Schuil gaan

Wanneer een ecoloog de ruimtelijke omstandigheden op het gedrag van de mens bestudeert, zullen er waarschijnlijk meerdere studies omtrent dit onderwerp gaan verschijnen. Mogelijk dat iemand in de toekomst op dit onderwerp promoveert. Naar mijn weten heeft zich zo’n uitzonderlijke situatie als de afgelopen maanden, nog niet eerder voorgedaan.
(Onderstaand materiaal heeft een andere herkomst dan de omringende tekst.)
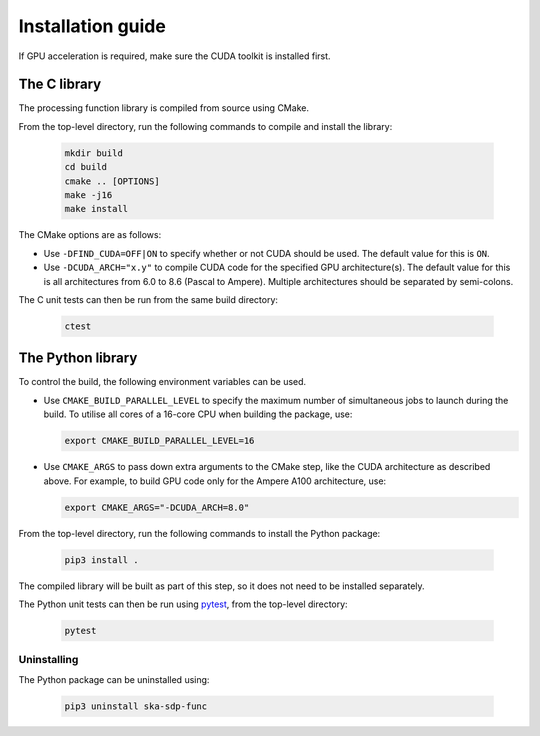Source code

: ******************
Installation guide
******************

If GPU acceleration is required, make sure the CUDA toolkit is installed first.

The C library
=============

The processing function library is compiled from source using CMake.

From the top-level directory, run the following commands to compile and
install the library:

  .. code-block:: bash

     mkdir build
     cd build
     cmake .. [OPTIONS]
     make -j16
     make install

The CMake options are as follows:

- Use ``-DFIND_CUDA=OFF|ON`` to specify whether or not CUDA should be used.
  The default value for this is ``ON``.

- Use ``-DCUDA_ARCH="x.y"`` to compile CUDA code for the specified GPU
  architecture(s). The default value for this is all architectures
  from 6.0 to 8.6 (Pascal to Ampere). Multiple architectures should be
  separated by semi-colons.

The C unit tests can then be run from the same build directory:

  .. code-block:: bash

     ctest

The Python library
==================

To control the build, the following environment variables can be used.

- Use ``CMAKE_BUILD_PARALLEL_LEVEL`` to specify the maximum number of
  simultaneous jobs to launch during the build.
  To utilise all cores of a 16-core CPU when building the package, use:

  .. code-block:: bash

     export CMAKE_BUILD_PARALLEL_LEVEL=16

- Use ``CMAKE_ARGS`` to pass down extra arguments to the CMake step,
  like the CUDA architecture as described above.
  For example, to build GPU code only for the Ampere A100 architecture, use:

  .. code-block:: bash

     export CMAKE_ARGS="-DCUDA_ARCH=8.0"

From the top-level directory, run the following commands to install
the Python package:

  .. code-block:: bash

     pip3 install .

The compiled library will be built as part of this step, so it does not need to
be installed separately.

The Python unit tests can then be run using `pytest <https://pytest.org>`_,
from the top-level directory:

  .. code-block:: bash

     pytest

Uninstalling
------------

The Python package can be uninstalled using:

  .. code-block:: bash

     pip3 uninstall ska-sdp-func
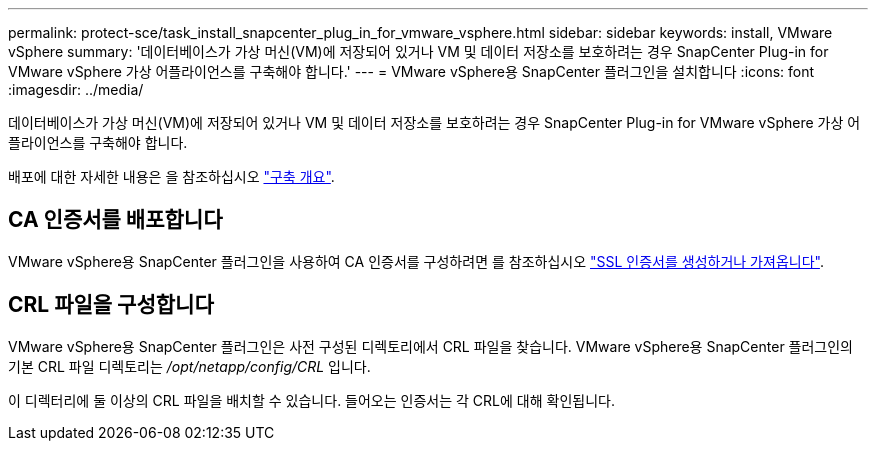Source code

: ---
permalink: protect-sce/task_install_snapcenter_plug_in_for_vmware_vsphere.html 
sidebar: sidebar 
keywords: install, VMware vSphere 
summary: '데이터베이스가 가상 머신(VM)에 저장되어 있거나 VM 및 데이터 저장소를 보호하려는 경우 SnapCenter Plug-in for VMware vSphere 가상 어플라이언스를 구축해야 합니다.' 
---
= VMware vSphere용 SnapCenter 플러그인을 설치합니다
:icons: font
:imagesdir: ../media/


[role="lead"]
데이터베이스가 가상 머신(VM)에 저장되어 있거나 VM 및 데이터 저장소를 보호하려는 경우 SnapCenter Plug-in for VMware vSphere 가상 어플라이언스를 구축해야 합니다.

배포에 대한 자세한 내용은 을 참조하십시오 https://docs.netapp.com/us-en/sc-plugin-vmware-vsphere/scpivs44_get_started_overview.html["구축 개요"^].



== CA 인증서를 배포합니다

VMware vSphere용 SnapCenter 플러그인을 사용하여 CA 인증서를 구성하려면 를 참조하십시오 https://kb.netapp.com/Advice_and_Troubleshooting/Data_Protection_and_Security/SnapCenter/How_to_create_and_or_import_an_SSL_certificate_to_SnapCenter_Plug-in_for_VMware_vSphere_(SCV)["SSL 인증서를 생성하거나 가져옵니다"^].



== CRL 파일을 구성합니다

VMware vSphere용 SnapCenter 플러그인은 사전 구성된 디렉토리에서 CRL 파일을 찾습니다. VMware vSphere용 SnapCenter 플러그인의 기본 CRL 파일 디렉토리는 _/opt/netapp/config/CRL_ 입니다.

이 디렉터리에 둘 이상의 CRL 파일을 배치할 수 있습니다. 들어오는 인증서는 각 CRL에 대해 확인됩니다.
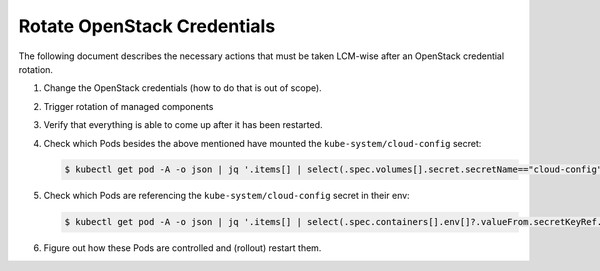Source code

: Rotate OpenStack Credentials
============================

The following document describes the necessary actions
that must be taken LCM-wise after an OpenStack credential rotation.

1. Change the OpenStack credentials (how to do that is out of scope).
2. Trigger rotation of managed components

   .. tabs::

      .. tab:: ch-k8s-lbaas disabled

         Immediately afterwards renew the OpenStack connection of the Kubernetes cluster.
         This will update the ``kube-system/cloud-config`` secret
         and restart the cloud-controller-manager, csi-cinder-controllerplugin and
         csi-cinder-nodeplugin in the ``kube-system`` namespace.

         .. code:: console

            $ AFLAGS="--diff -t connect-k8s-to-openstack" bash managed-k8s/actions/apply-k8s-supplements.sh

      .. tab:: ch-k8s-lbaas enabled

         Immediately afterwards renew the OpenStack connection of the Kubernetes cluster.
         This will update the ``kube-system/cloud-config`` secret
         and restart the cloud-controller-manager, csi-cinder-controllerplugin and
         csi-cinder-nodeplugin in the ``kube-system`` namespace.
         It will also update the ``kube-system/ch-k8s-lbaas-controller-config`` secret and restart
         the ch-k8s-lbaas-controller in the ``kube-system`` namespace.

         .. code:: console

            $ AFLAGS="--diff -t connect-k8s-to-openstack,ch-k8s-lbaas" bash managed-k8s/actions/apply-k8s-supplements.sh

3. Verify that everything is able to come up after it has been restarted.
4. Check which Pods besides the above mentioned have mounted the ``kube-system/cloud-config`` secret:

   .. code:: console

      $ kubectl get pod -A -o json | jq '.items[] | select(.spec.volumes[].secret.secretName=="cloud-config") | "\(.metadata.namespace)/\(.metadata.name)\n"'

5. Check which Pods are referencing the ``kube-system/cloud-config`` secret in their env:

   .. code:: console

      $ kubectl get pod -A -o json | jq '.items[] | select(.spec.containers[].env[]?.valueFrom.secretKeyRef.name=="cloud-config") | "\(.metadata.namespace)/\(.metadata.name)\n"'

6. Figure out how these Pods are controlled and (rollout) restart them.
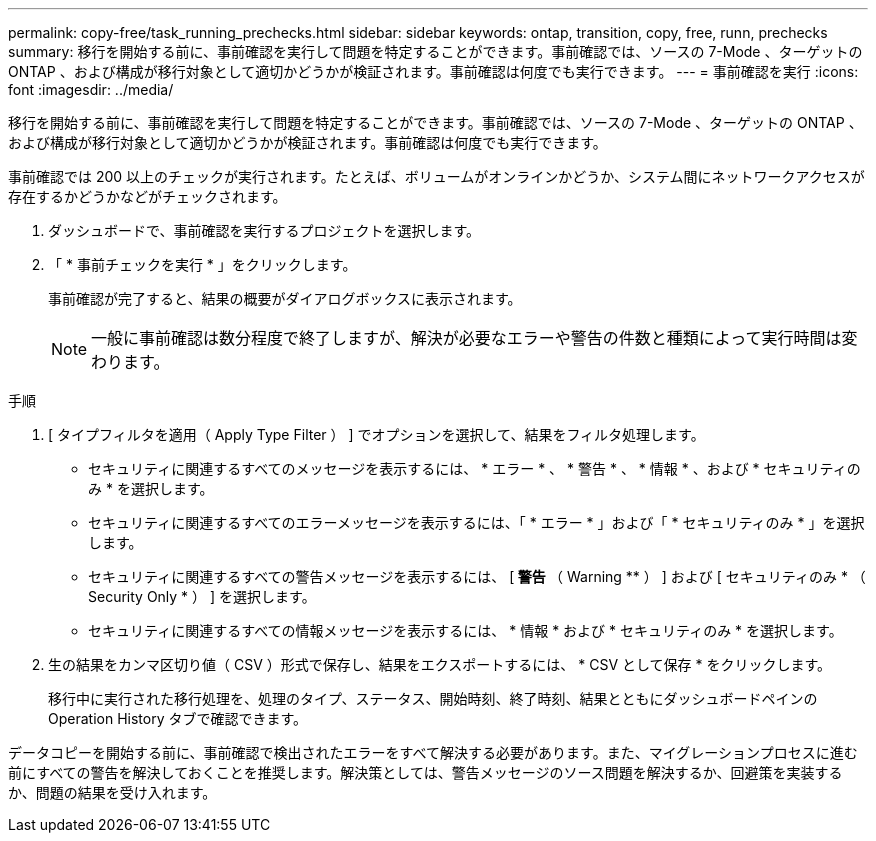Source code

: ---
permalink: copy-free/task_running_prechecks.html 
sidebar: sidebar 
keywords: ontap, transition, copy, free, runn, prechecks 
summary: 移行を開始する前に、事前確認を実行して問題を特定することができます。事前確認では、ソースの 7-Mode 、ターゲットの ONTAP 、および構成が移行対象として適切かどうかが検証されます。事前確認は何度でも実行できます。 
---
= 事前確認を実行
:icons: font
:imagesdir: ../media/


[role="lead"]
移行を開始する前に、事前確認を実行して問題を特定することができます。事前確認では、ソースの 7-Mode 、ターゲットの ONTAP 、および構成が移行対象として適切かどうかが検証されます。事前確認は何度でも実行できます。

事前確認では 200 以上のチェックが実行されます。たとえば、ボリュームがオンラインかどうか、システム間にネットワークアクセスが存在するかどうかなどがチェックされます。

. ダッシュボードで、事前確認を実行するプロジェクトを選択します。
. 「 * 事前チェックを実行 * 」をクリックします。
+
事前確認が完了すると、結果の概要がダイアログボックスに表示されます。

+

NOTE: 一般に事前確認は数分程度で終了しますが、解決が必要なエラーや警告の件数と種類によって実行時間は変わります。



.手順
. [ タイプフィルタを適用（ Apply Type Filter ） ] でオプションを選択して、結果をフィルタ処理します。
+
** セキュリティに関連するすべてのメッセージを表示するには、 * エラー * 、 * 警告 * 、 * 情報 * 、および * セキュリティのみ * を選択します。
** セキュリティに関連するすべてのエラーメッセージを表示するには、「 * エラー * 」および「 * セキュリティのみ * 」を選択します。
** セキュリティに関連するすべての警告メッセージを表示するには、 [** 警告 ** （ Warning ** ） ] および [ セキュリティのみ * （ Security Only * ） ] を選択します。
** セキュリティに関連するすべての情報メッセージを表示するには、 * 情報 * および * セキュリティのみ * を選択します。


. 生の結果をカンマ区切り値（ CSV ）形式で保存し、結果をエクスポートするには、 * CSV として保存 * をクリックします。
+
移行中に実行された移行処理を、処理のタイプ、ステータス、開始時刻、終了時刻、結果とともにダッシュボードペインの Operation History タブで確認できます。



データコピーを開始する前に、事前確認で検出されたエラーをすべて解決する必要があります。また、マイグレーションプロセスに進む前にすべての警告を解決しておくことを推奨します。解決策としては、警告メッセージのソース問題を解決するか、回避策を実装するか、問題の結果を受け入れます。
Wanneer mensen dicht op elkaars huid komen te zitten, of dat zij van lipzitterig gedrag worden beschuldigd, wanneer de vlammen eerder de pan uitrijzen, reizen heel erg beperkt is, de bloemen in de perken bijkans verzuipen, een enkele regenbui in een hoosbui verandert, opgewektheid moet strijden tegen neerslachtigheid en de kans om te scoren minimaal is, er successievelijk steeds meer terrassen opengaan, de anderhalve meter veelzeggend is, de mondkapjes niet aan te slepen zijn, de beperkingen van de verpleeghuizen (wat meer ver plaaghuizen zijn) een tweetal bezoekers toestaat, de ouderen die het wel hebben gehaald geen afscheid hebben kunnen nemen van de mensen die dit niet overleefden, de output niet overeenkomt met de input die zich voordeed, het getallen zijn waarachter mensen en hun leed verscholen gaan, dan zou er sprake kunnen zijn van die veronderstelde ruimtelijke veranderingen die niets te doen hebben met vormen van urbanisatie.


Het weiland dat wijkt en het groen dat nu weer bloeit, de bijen die zoemen en de muggen die zich klaarmaken om mensen uit hun slaap te houden. Natuurlijk doet die biologische boer het beter dan die boer met die stalhouderij, maar evengoed mest hij zijn dieren vet voor de slacht. Natuurlijk is het milieu een constant onderwerp dat zich levenslang blijft voordoen, is het gehackt van een extra letter voorzien om aan te geven dat het plantaardig van aard is. En natuurlijk wordt de aarde bemest, wordt het graan ingezaaid, komen de aren tot rijping en zal die extra worm, dat kleine rupsje Nooitgenoeg er niet over denken om tot de categorie Nooitgedacht te gaan behoren. Zijn het de kikkers die schuil gaan in de spinazie, is het groen dat ertoe doet en wordt verondersteld dat de sloten voor voldoende water blijven zorgen, de afwatering weer een totaal andere dimensie vertegenwoordigt.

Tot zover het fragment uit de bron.